::: DATASET EXCERPTS

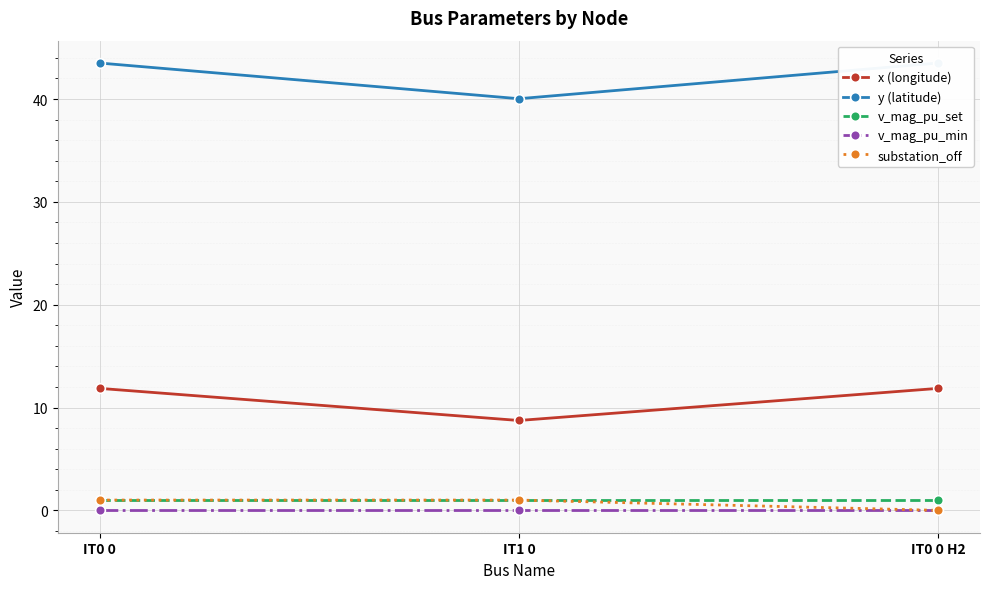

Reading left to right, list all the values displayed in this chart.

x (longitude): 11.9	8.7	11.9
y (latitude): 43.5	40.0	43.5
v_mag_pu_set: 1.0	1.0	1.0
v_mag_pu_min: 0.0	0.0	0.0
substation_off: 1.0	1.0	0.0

::::::

EXERCISE DESCRIPTION
Set down every line of the records above exactly as they appear, leaving out the pictures.

RESPONSE TO THIS TASK
Reading left to right, list all the values displayed in this chart.

x (longitude): 11.9	8.7	11.9
y (latitude): 43.5	40.0	43.5
v_mag_pu_set: 1.0	1.0	1.0
v_mag_pu_min: 0.0	0.0	0.0
substation_off: 1.0	1.0	0.0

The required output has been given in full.